— Brief —
Among the entries below, find the lines that hold the word "scroll" and report them.

━━━ Dataset records ━━━

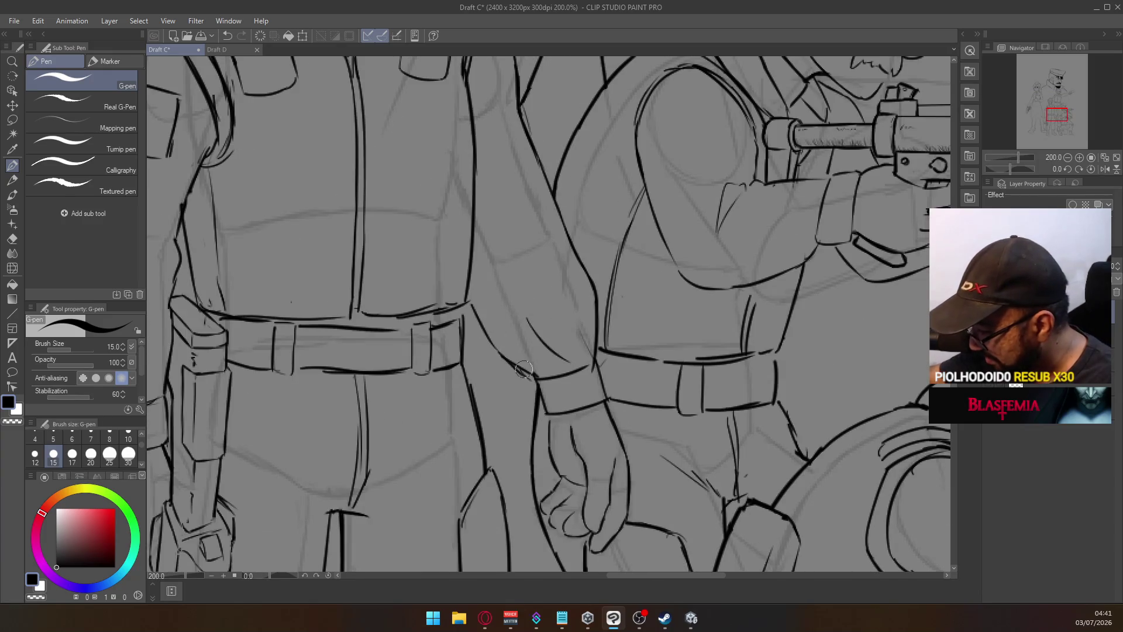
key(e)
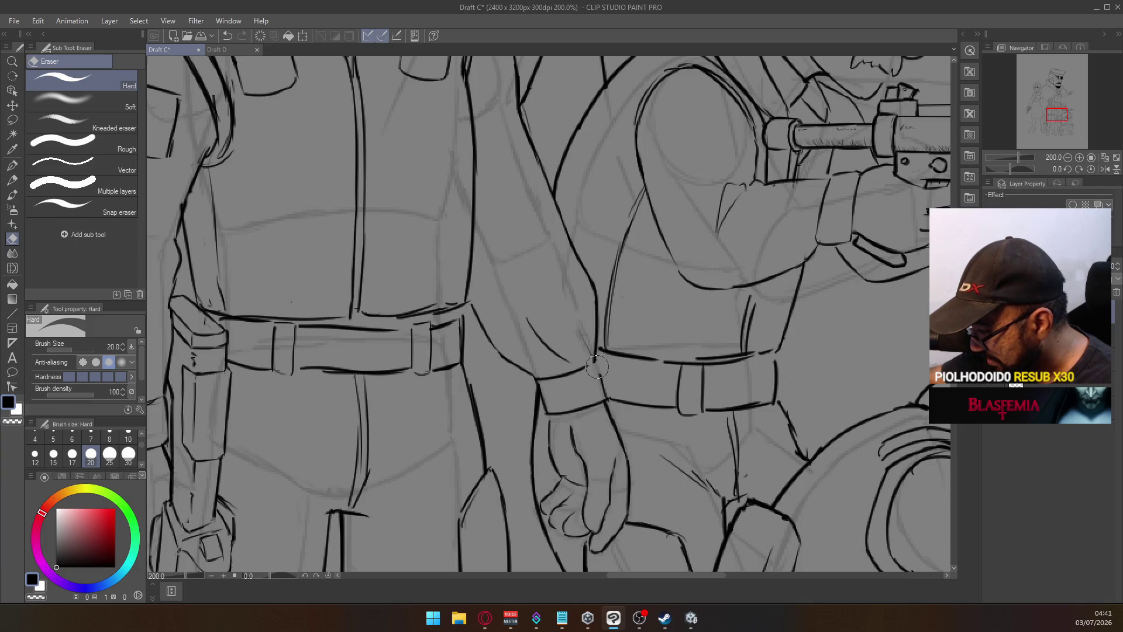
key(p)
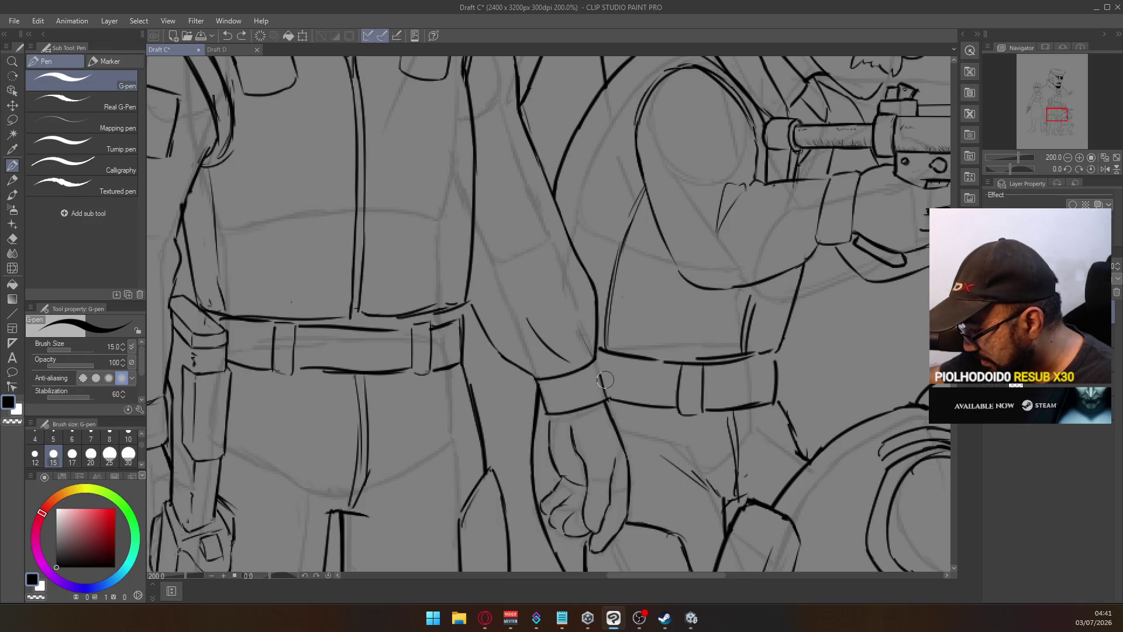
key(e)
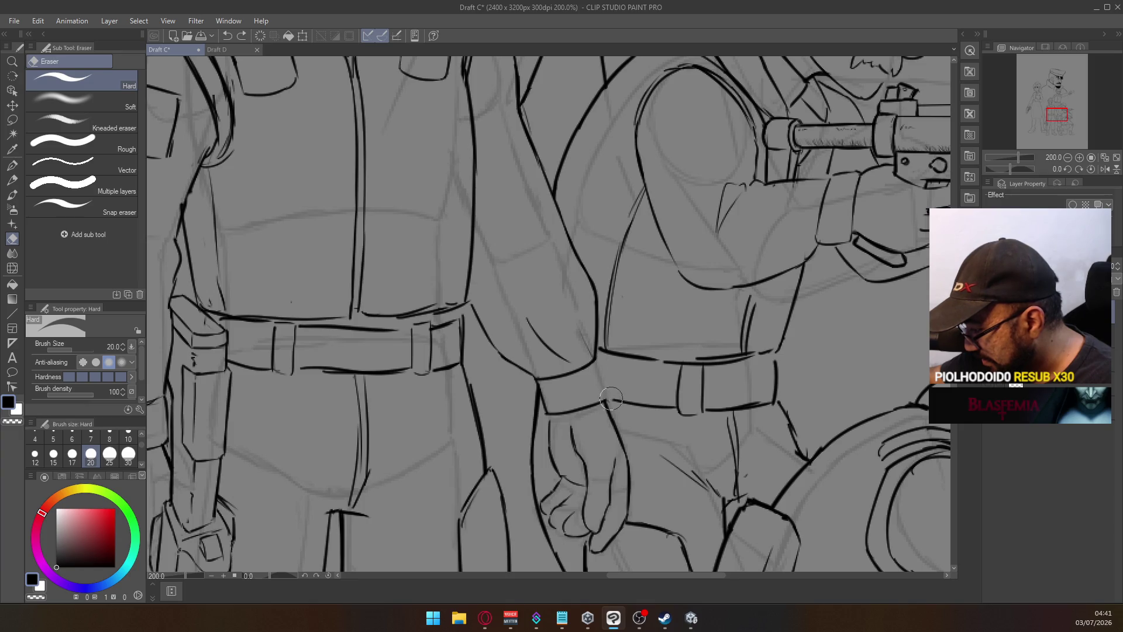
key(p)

━━━
━━━ Dataset records ━━━

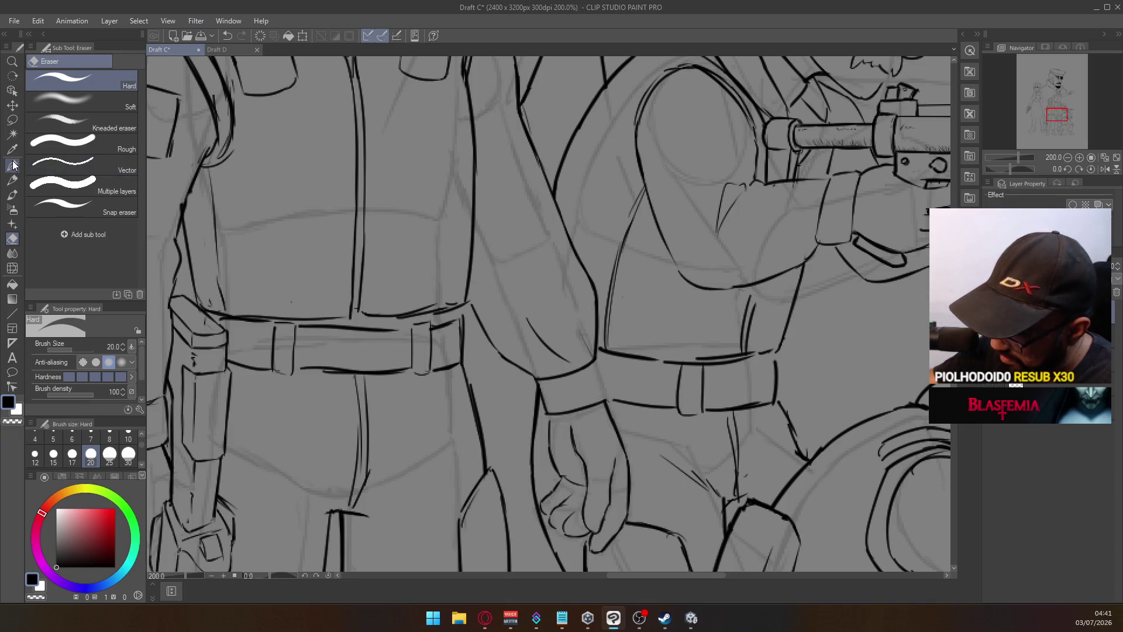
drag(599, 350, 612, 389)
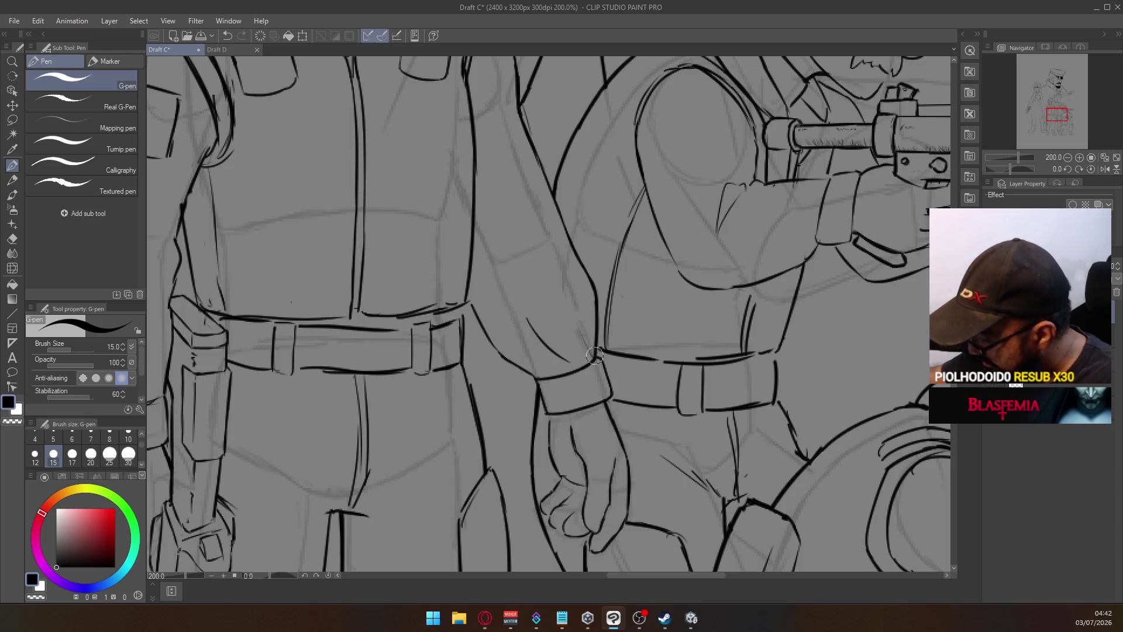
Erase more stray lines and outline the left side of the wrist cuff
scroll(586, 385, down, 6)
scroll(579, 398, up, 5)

━━━

— Exercise answer —
scroll(586, 385, down, 6)
scroll(579, 398, up, 5)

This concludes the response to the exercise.